If people don’t ‘get’ user story writing, try this simple exercise: Take a non-functional requirement and convert it into one or more stories by looking for the user(s). Here’s an example from a project I did a few years ago:
The Functional Spec included a non-functional requirement for an overnight batch run to create a particular database report. We looked for the users and discovered that this report was for only one person, who liked to begin each day by looking over yesterday’s figures. So we turned the requirement around and wrote it from that user’s point of view. Now we have a user story concerning this chap’s wish to read that report. It completely replaces the earlier non-functional statement, which was clearly a solution, not a requirement.

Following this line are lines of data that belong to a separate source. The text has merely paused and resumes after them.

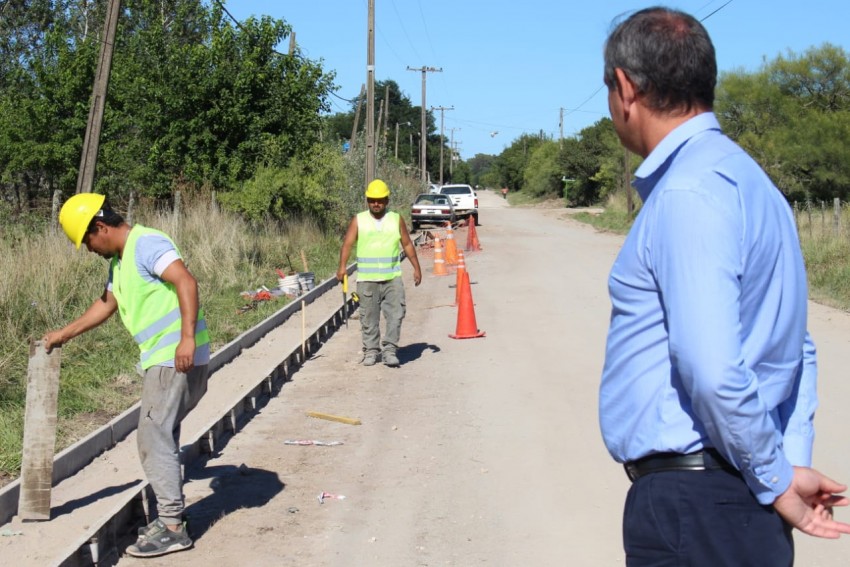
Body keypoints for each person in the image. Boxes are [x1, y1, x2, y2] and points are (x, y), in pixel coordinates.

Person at [598, 7, 850, 566]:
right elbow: (797, 348)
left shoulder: (688, 194)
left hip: (696, 506)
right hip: (734, 503)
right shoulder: (752, 184)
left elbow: (711, 369)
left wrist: (777, 481)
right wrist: (783, 466)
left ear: (625, 87)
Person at [44, 193, 210, 558]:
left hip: (175, 356)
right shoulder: (120, 263)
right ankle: (170, 515)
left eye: (87, 240)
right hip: (166, 357)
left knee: (151, 434)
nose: (88, 249)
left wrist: (185, 339)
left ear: (100, 227)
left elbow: (186, 282)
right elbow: (106, 303)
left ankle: (172, 526)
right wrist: (63, 335)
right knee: (163, 433)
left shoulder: (145, 244)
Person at [336, 179, 422, 367]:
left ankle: (390, 350)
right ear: (367, 200)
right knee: (369, 317)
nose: (376, 203)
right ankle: (371, 351)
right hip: (367, 280)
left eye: (380, 200)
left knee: (396, 314)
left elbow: (407, 244)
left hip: (392, 278)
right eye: (372, 200)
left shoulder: (396, 219)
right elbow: (348, 244)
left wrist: (416, 267)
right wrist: (342, 267)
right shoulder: (358, 220)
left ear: (387, 200)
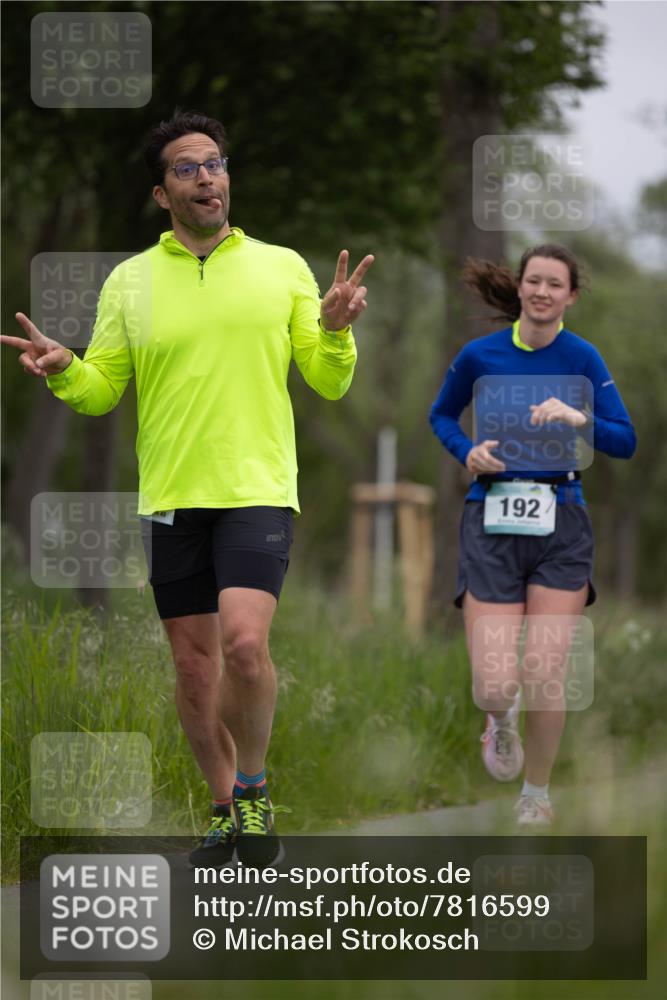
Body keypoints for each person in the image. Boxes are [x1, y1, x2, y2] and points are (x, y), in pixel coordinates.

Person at [2, 110, 373, 864]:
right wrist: (64, 367)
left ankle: (254, 791)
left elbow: (328, 382)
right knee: (194, 665)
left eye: (216, 163)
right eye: (187, 168)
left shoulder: (281, 267)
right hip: (171, 493)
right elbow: (104, 390)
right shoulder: (131, 282)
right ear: (160, 194)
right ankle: (217, 804)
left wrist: (334, 329)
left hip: (257, 486)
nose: (207, 176)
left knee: (242, 645)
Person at [429, 245, 635, 828]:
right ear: (520, 288)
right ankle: (498, 720)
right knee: (495, 683)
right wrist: (466, 451)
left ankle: (536, 794)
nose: (543, 292)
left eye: (556, 284)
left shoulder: (583, 358)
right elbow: (441, 415)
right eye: (534, 281)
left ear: (571, 296)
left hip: (562, 523)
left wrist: (580, 419)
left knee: (546, 670)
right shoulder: (479, 356)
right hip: (491, 518)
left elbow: (625, 440)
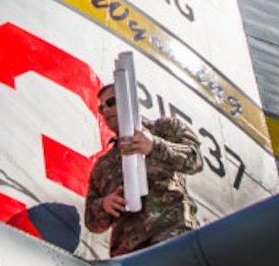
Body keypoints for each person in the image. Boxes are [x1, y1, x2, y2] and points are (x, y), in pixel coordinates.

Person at [83, 82, 203, 257]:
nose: (105, 111)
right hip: (129, 254)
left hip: (171, 234)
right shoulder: (103, 165)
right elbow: (91, 222)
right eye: (101, 108)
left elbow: (195, 160)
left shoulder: (165, 129)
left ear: (128, 100)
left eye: (111, 102)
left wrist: (154, 146)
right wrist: (105, 204)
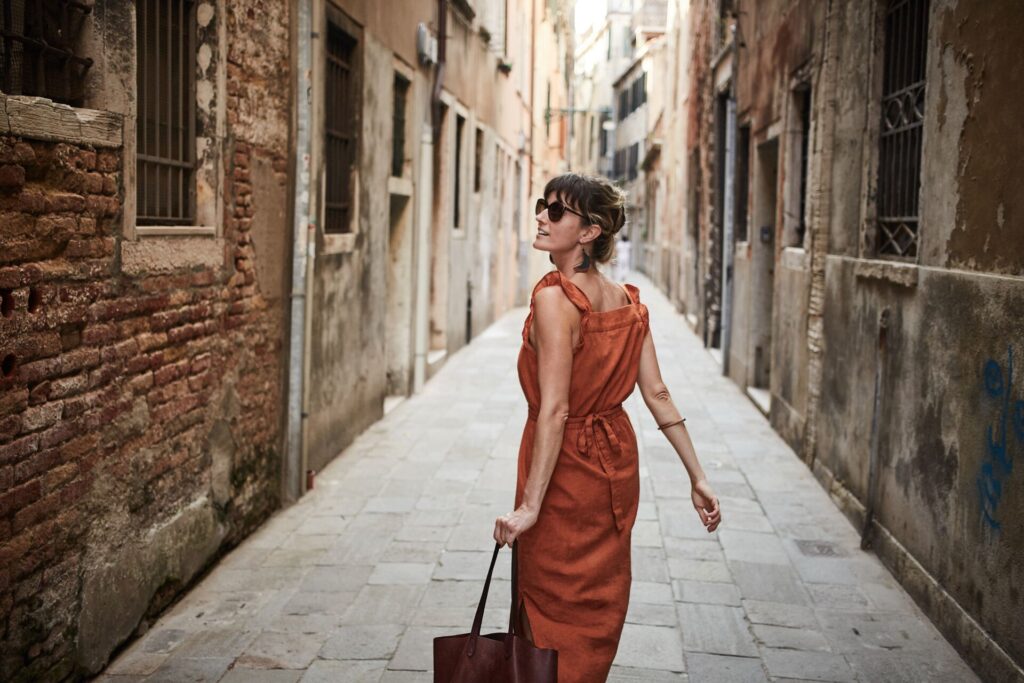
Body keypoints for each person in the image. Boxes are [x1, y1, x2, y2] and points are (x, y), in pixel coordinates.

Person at [493, 172, 721, 682]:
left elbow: (555, 410)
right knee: (595, 607)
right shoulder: (627, 301)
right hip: (614, 465)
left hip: (565, 468)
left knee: (551, 605)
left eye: (556, 212)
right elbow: (657, 394)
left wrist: (530, 505)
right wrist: (697, 476)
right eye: (541, 206)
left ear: (590, 232)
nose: (541, 217)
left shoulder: (557, 298)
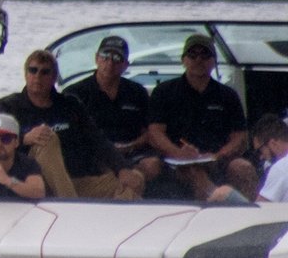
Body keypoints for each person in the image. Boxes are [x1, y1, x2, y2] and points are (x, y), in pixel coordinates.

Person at [0, 50, 143, 200]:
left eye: (45, 72)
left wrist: (122, 168)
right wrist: (23, 138)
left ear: (54, 77)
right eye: (33, 70)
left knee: (135, 180)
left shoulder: (70, 105)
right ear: (26, 75)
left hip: (78, 180)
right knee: (47, 138)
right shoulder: (8, 106)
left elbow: (97, 140)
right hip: (33, 183)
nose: (38, 76)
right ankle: (70, 206)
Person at [149, 34, 258, 201]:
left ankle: (251, 215)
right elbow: (155, 133)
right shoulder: (164, 92)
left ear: (214, 61)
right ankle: (218, 208)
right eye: (192, 55)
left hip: (218, 158)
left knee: (244, 168)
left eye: (205, 55)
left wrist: (218, 156)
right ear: (183, 60)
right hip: (177, 161)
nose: (198, 59)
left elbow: (240, 136)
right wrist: (179, 154)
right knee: (195, 172)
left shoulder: (228, 95)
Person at [67, 34, 162, 190]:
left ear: (125, 64)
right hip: (95, 155)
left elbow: (150, 131)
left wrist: (130, 146)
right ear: (96, 58)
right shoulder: (75, 93)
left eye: (117, 58)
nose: (110, 62)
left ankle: (130, 181)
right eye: (105, 56)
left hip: (132, 152)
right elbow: (71, 136)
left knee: (153, 164)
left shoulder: (137, 92)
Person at [208, 116, 288, 204]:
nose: (261, 157)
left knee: (222, 192)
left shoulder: (280, 168)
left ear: (273, 143)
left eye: (260, 151)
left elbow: (262, 210)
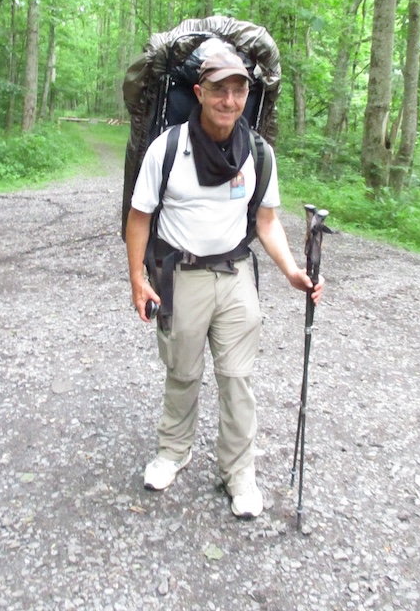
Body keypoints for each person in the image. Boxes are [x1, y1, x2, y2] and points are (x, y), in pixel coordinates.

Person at [125, 51, 324, 519]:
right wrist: (137, 278)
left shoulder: (257, 153)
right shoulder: (167, 148)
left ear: (247, 95)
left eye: (238, 90)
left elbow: (267, 222)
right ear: (199, 92)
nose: (228, 100)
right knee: (182, 371)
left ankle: (238, 473)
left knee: (237, 379)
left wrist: (292, 271)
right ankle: (173, 451)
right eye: (219, 89)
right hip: (180, 276)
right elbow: (139, 217)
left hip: (235, 277)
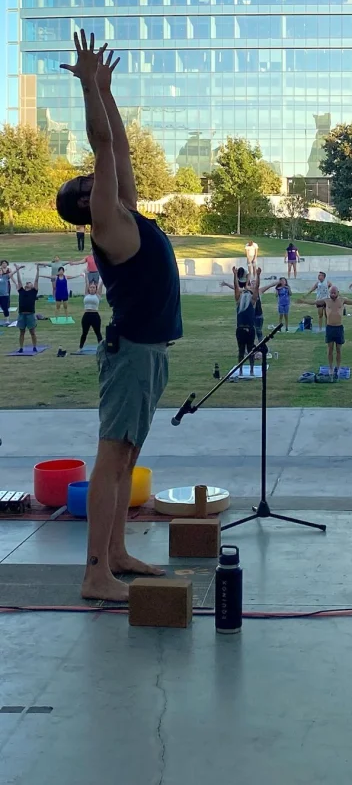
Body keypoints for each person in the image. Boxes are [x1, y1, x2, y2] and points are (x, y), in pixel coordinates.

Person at [56, 31, 182, 603]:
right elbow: (104, 147)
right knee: (110, 462)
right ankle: (94, 573)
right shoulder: (106, 222)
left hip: (147, 353)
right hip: (131, 352)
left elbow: (120, 151)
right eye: (88, 182)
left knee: (126, 457)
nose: (97, 175)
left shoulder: (127, 212)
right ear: (86, 203)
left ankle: (116, 554)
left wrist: (107, 90)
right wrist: (88, 89)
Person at [297, 285, 352, 379]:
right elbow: (314, 302)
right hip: (330, 328)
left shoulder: (342, 300)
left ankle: (338, 367)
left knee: (339, 350)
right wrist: (303, 301)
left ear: (338, 293)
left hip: (339, 328)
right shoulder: (326, 301)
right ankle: (331, 367)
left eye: (334, 293)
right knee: (330, 349)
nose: (332, 294)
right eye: (331, 293)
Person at [232, 264, 261, 375]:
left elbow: (257, 288)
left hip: (250, 329)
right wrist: (234, 275)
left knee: (250, 351)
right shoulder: (239, 301)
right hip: (240, 329)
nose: (245, 293)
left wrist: (258, 276)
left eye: (248, 292)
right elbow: (236, 287)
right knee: (240, 351)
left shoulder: (252, 302)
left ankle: (252, 370)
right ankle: (240, 370)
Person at [14, 264, 40, 353]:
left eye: (31, 283)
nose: (30, 284)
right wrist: (17, 270)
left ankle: (35, 347)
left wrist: (38, 270)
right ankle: (21, 348)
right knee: (22, 332)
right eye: (28, 283)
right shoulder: (21, 291)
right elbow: (19, 280)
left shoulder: (34, 292)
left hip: (30, 315)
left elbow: (36, 280)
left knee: (32, 332)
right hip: (21, 315)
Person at [79, 278, 103, 349]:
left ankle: (102, 349)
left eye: (94, 287)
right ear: (89, 289)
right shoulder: (86, 294)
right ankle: (80, 347)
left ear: (96, 289)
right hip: (86, 315)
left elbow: (101, 284)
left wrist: (102, 278)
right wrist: (86, 275)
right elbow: (86, 283)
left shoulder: (98, 295)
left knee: (98, 333)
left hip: (95, 316)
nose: (92, 289)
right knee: (84, 333)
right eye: (91, 287)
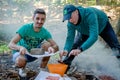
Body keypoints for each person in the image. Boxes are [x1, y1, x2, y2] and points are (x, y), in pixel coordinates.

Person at [59, 4, 120, 73]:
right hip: (84, 31)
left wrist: (80, 49)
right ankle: (64, 68)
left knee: (116, 46)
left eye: (70, 17)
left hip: (103, 26)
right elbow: (70, 38)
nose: (70, 20)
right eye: (67, 18)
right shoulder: (70, 23)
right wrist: (66, 49)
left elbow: (94, 36)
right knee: (74, 46)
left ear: (76, 12)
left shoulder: (90, 14)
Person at [8, 8, 59, 77]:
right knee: (20, 61)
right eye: (37, 18)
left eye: (42, 19)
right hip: (21, 54)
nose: (40, 21)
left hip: (34, 54)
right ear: (33, 18)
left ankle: (42, 70)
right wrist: (20, 47)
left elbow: (56, 46)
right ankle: (22, 68)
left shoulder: (45, 32)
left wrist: (52, 48)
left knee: (48, 45)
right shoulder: (25, 28)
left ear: (45, 20)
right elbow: (10, 44)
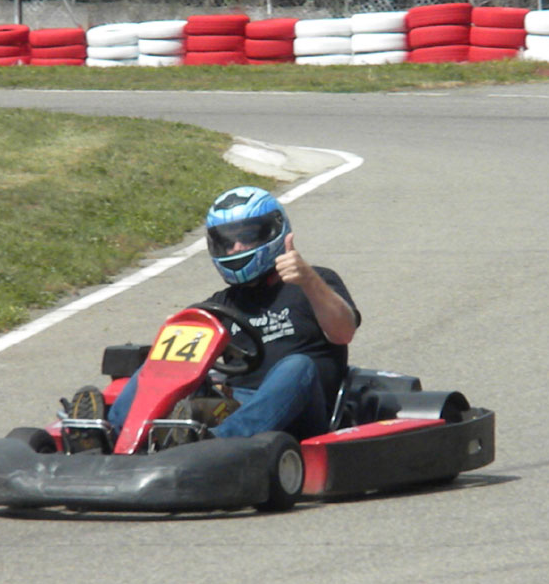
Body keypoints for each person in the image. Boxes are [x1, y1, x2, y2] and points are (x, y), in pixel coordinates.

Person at [87, 185, 360, 443]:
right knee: (162, 362)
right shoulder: (220, 306)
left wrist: (308, 280)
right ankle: (112, 434)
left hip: (300, 410)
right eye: (228, 240)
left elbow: (343, 332)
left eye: (248, 236)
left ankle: (217, 443)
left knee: (297, 365)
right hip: (233, 405)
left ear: (274, 231)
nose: (237, 248)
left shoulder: (316, 282)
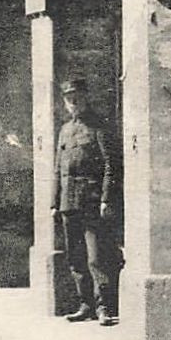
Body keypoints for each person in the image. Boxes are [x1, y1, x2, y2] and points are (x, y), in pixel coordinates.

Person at [52, 78, 120, 326]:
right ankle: (85, 305)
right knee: (76, 256)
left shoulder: (98, 127)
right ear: (65, 102)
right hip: (69, 202)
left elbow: (111, 166)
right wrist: (54, 202)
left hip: (92, 201)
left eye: (78, 97)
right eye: (69, 99)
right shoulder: (65, 130)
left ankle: (104, 306)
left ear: (86, 97)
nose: (74, 103)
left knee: (96, 257)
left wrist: (106, 199)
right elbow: (58, 169)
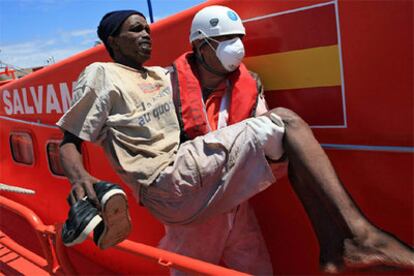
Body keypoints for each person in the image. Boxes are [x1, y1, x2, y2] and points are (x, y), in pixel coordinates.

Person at [57, 8, 414, 275]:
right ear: (111, 41)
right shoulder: (105, 74)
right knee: (286, 123)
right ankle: (359, 236)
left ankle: (335, 250)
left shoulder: (159, 75)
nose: (147, 34)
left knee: (258, 263)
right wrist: (79, 179)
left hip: (219, 191)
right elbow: (70, 137)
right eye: (135, 30)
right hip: (173, 185)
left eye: (147, 28)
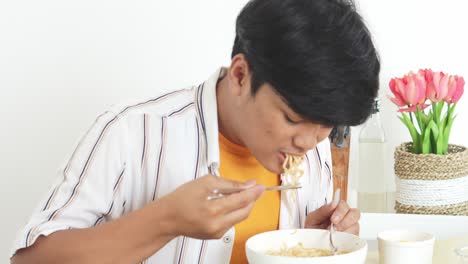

User stories also free the developers to be creative in providing a solution, because they are focused only on the business need and not on the analyst’s perception of today’s (or yesterday’s) technical constraints. On the project above it turned out to be easiest to build the report on the fly, incrementing it with every transaction throughout the day. This solution failed to meet the original ‘requirement’, but in fact over-delivered for the user, who was now able to view his figures at any time during the day.

Stephen
December 13, 2011
This is whole concept of User Stories is nuts – providing ambiguous desriptions of requirements to development and expect them to deliver what the customer wants!! really!! – get real… you must discuss and model the customers requirements and produce a Business Process Diagram (BPD)/ Use Case (high-level at least) and then a flow of events – its been my experience that gaps in functionality and poor customer satisfaction arises from poorly spec’d requirements and leaves you open to scope creap whereby the functional requirements from an users perspective are not met because the user story is not completely fleshed out. User Stories are ONLY useful if considered as a high-level 4-line paragraph that descripts a use case. Modelling BPD’s and Use Cases ensure that the complete end-to-end view of a customers requirement can be met – a small paragraph doesnt achieve this.